Horne has successfully managed, distributed, provided compliance and overseen more than $122 billion in funds related to natural disasters and COVID-19, Annison said. “We are proud of our record of helping and supporting communities in their recovery from these disasters.”
The more recent scrutiny of Horne in West Virginia dates to historic flooding in 2016, when the state’s mountainous terrain damaged or destroyed thousands of homes, businesses, bridges and other infrastructure. The storm left thousands of people homeless and killed at least 23. West Virginia officials hired Horne to manage its $150 million disaster relief program.
In the years that followed, West Virginia investigators discovered that many of Horne’s services provided to the state were “problematic,” according to an April 2025 press release from the U.S. Attorney’s Office for the Southern District of West Virginia in Charleston.
Many of the “personal consultations,” billed by Horne at $950 each, were for cold calls in which homeowners replied they did not need services, according to the U.S. Attorney’s Office.
Horne created an applicant file for each person, complete with fictitious birthdates, Social Security numbers and fake signatures on legal documents, according to the U.S. Attorney’s Office.
Investigators also found that in some cases these personal consultations were actually performed by staff for Voluntary Organizations Active in Disaster, not Horne, the U.S. Attorney’s Office said.
Further investigation revealed that 48 of the physical property inspections, costing the government $1,850 each, “were for vacant lots where an inspection was not required. Similarly, Horne billed $1,650 for each of 72 repair estimates where there was nothing to repair,” the U.S. Attorney’s Office wrote.
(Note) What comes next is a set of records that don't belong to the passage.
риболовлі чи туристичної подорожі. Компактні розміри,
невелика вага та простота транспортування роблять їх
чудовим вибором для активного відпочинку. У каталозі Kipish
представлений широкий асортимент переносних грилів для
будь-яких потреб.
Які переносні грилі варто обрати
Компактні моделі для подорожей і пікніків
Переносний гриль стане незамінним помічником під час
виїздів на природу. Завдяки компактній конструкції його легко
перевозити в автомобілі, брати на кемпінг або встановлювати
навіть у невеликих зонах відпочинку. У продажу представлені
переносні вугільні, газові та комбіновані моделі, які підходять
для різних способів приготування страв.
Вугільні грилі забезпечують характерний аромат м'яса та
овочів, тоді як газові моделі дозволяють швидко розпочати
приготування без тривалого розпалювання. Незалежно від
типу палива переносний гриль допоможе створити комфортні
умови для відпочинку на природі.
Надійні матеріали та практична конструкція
Over the course of the contract, Horne’s payment increased from $900,000 to more than $18 million without competitive bidding, the U.S. attorney said. The state eventually paid Horne just $6.7 million and did not extend the contract, according to MetroNews, a West Virginia media outlet.
In a press release, Horne CEO and Managing Partner Rusty Butcher said the company “stands by the value delivered and the appropriateness of the data invoice approved by all parties in 2018. After reviewing the cost of litigation, we determined settling this dispute is the right business decision.”